## start ROWS

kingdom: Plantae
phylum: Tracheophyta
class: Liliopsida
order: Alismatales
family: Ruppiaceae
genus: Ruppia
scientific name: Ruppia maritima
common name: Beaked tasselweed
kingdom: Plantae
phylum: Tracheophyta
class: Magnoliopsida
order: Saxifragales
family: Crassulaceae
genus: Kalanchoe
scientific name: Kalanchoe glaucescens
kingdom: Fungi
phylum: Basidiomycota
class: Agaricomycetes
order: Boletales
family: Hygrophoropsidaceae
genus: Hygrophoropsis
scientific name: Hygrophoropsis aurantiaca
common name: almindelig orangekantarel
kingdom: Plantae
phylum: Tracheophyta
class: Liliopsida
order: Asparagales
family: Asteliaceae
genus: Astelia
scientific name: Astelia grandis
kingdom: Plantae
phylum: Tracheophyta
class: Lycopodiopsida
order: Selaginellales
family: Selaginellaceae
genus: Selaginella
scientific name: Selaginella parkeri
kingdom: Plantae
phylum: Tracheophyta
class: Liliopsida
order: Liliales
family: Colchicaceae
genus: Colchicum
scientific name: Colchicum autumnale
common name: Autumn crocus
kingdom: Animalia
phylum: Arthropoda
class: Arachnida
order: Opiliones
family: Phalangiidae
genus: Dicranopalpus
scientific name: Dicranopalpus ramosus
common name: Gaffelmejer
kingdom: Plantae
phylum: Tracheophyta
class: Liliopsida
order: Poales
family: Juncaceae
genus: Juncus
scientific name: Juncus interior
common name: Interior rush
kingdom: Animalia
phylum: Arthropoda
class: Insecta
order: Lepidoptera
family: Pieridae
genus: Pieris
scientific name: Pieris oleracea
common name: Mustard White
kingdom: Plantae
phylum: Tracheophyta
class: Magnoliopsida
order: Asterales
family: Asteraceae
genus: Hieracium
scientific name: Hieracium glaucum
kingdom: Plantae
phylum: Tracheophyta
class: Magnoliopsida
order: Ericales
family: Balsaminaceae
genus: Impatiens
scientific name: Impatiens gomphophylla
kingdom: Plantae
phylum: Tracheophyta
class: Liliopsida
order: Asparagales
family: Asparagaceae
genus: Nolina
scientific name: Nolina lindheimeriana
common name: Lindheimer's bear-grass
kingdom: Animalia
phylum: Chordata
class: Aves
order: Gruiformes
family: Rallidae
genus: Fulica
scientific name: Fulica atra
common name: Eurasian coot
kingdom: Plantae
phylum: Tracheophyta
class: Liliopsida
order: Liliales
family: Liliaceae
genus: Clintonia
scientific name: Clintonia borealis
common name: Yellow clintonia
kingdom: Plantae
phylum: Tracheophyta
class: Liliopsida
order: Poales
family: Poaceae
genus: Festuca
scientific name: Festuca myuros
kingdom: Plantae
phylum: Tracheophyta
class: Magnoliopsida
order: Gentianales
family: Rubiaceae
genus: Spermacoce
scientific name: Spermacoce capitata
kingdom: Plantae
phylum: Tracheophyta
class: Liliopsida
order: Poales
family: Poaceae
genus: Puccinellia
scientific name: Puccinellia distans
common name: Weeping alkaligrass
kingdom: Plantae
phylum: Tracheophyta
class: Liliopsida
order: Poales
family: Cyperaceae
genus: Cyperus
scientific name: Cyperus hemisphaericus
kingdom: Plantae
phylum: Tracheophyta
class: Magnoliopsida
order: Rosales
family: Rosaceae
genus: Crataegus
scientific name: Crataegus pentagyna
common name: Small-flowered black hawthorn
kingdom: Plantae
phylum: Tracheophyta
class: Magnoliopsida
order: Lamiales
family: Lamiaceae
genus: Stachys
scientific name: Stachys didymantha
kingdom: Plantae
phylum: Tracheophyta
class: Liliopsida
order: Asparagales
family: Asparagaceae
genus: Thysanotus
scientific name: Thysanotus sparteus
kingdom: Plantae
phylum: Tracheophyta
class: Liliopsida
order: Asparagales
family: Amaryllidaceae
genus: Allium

## end ROWS

• _SET EXERCISE_: Rewrite every one of the entries above, substituting "vernacular name" for each "common name" and keeping all other text the same.

• _EXERCISE OUTPUT_:
kingdom: Plantae
phylum: Tracheophyta
class: Liliopsida
order: Alismatales
family: Ruppiaceae
genus: Ruppia
scientific name: Ruppia maritima
vernacular name: Beaked tasselweed
kingdom: Plantae
phylum: Tracheophyta
class: Magnoliopsida
order: Saxifragales
family: Crassulaceae
genus: Kalanchoe
scientific name: Kalanchoe glaucescens
kingdom: Fungi
phylum: Basidiomycota
class: Agaricomycetes
order: Boletales
family: Hygrophoropsidaceae
genus: Hygrophoropsis
scientific name: Hygrophoropsis aurantiaca
vernacular name: almindelig orangekantarel
kingdom: Plantae
phylum: Tracheophyta
class: Liliopsida
order: Asparagales
family: Asteliaceae
genus: Astelia
scientific name: Astelia grandis
kingdom: Plantae
phylum: Tracheophyta
class: Lycopodiopsida
order: Selaginellales
family: Selaginellaceae
genus: Selaginella
scientific name: Selaginella parkeri
kingdom: Plantae
phylum: Tracheophyta
class: Liliopsida
order: Liliales
family: Colchicaceae
genus: Colchicum
scientific name: Colchicum autumnale
vernacular name: Autumn crocus
kingdom: Animalia
phylum: Arthropoda
class: Arachnida
order: Opiliones
family: Phalangiidae
genus: Dicranopalpus
scientific name: Dicranopalpus ramosus
vernacular name: Gaffelmejer
kingdom: Plantae
phylum: Tracheophyta
class: Liliopsida
order: Poales
family: Juncaceae
genus: Juncus
scientific name: Juncus interior
vernacular name: Interior rush
kingdom: Animalia
phylum: Arthropoda
class: Insecta
order: Lepidoptera
family: Pieridae
genus: Pieris
scientific name: Pieris oleracea
vernacular name: Mustard White
kingdom: Plantae
phylum: Tracheophyta
class: Magnoliopsida
order: Asterales
family: Asteraceae
genus: Hieracium
scientific name: Hieracium glaucum
kingdom: Plantae
phylum: Tracheophyta
class: Magnoliopsida
order: Ericales
family: Balsaminaceae
genus: Impatiens
scientific name: Impatiens gomphophylla
kingdom: Plantae
phylum: Tracheophyta
class: Liliopsida
order: Asparagales
family: Asparagaceae
genus: Nolina
scientific name: Nolina lindheimeriana
vernacular name: Lindheimer's bear-grass
kingdom: Animalia
phylum: Chordata
class: Aves
order: Gruiformes
family: Rallidae
genus: Fulica
scientific name: Fulica atra
vernacular name: Eurasian coot
kingdom: Plantae
phylum: Tracheophyta
class: Liliopsida
order: Liliales
family: Liliaceae
genus: Clintonia
scientific name: Clintonia borealis
vernacular name: Yellow clintonia
kingdom: Plantae
phylum: Tracheophyta
class: Liliopsida
order: Poales
family: Poaceae
genus: Festuca
scientific name: Festuca myuros
kingdom: Plantae
phylum: Tracheophyta
class: Magnoliopsida
order: Gentianales
family: Rubiaceae
genus: Spermacoce
scientific name: Spermacoce capitata
kingdom: Plantae
phylum: Tracheophyta
class: Liliopsida
order: Poales
family: Poaceae
genus: Puccinellia
scientific name: Puccinellia distans
vernacular name: Weeping alkaligrass
kingdom: Plantae
phylum: Tracheophyta
class: Liliopsida
order: Poales
family: Cyperaceae
genus: Cyperus
scientific name: Cyperus hemisphaericus
kingdom: Plantae
phylum: Tracheophyta
class: Magnoliopsida
order: Rosales
family: Rosaceae
genus: Crataegus
scientific name: Crataegus pentagyna
vernacular name: Small-flowered black hawthorn
kingdom: Plantae
phylum: Tracheophyta
class: Magnoliopsida
order: Lamiales
family: Lamiaceae
genus: Stachys
scientific name: Stachys didymantha
kingdom: Plantae
phylum: Tracheophyta
class: Liliopsida
order: Asparagales
family: Asparagaceae
genus: Thysanotus
scientific name: Thysanotus sparteus
kingdom: Plantae
phylum: Tracheophyta
class: Liliopsida
order: Asparagales
family: Amaryllidaceae
genus: Allium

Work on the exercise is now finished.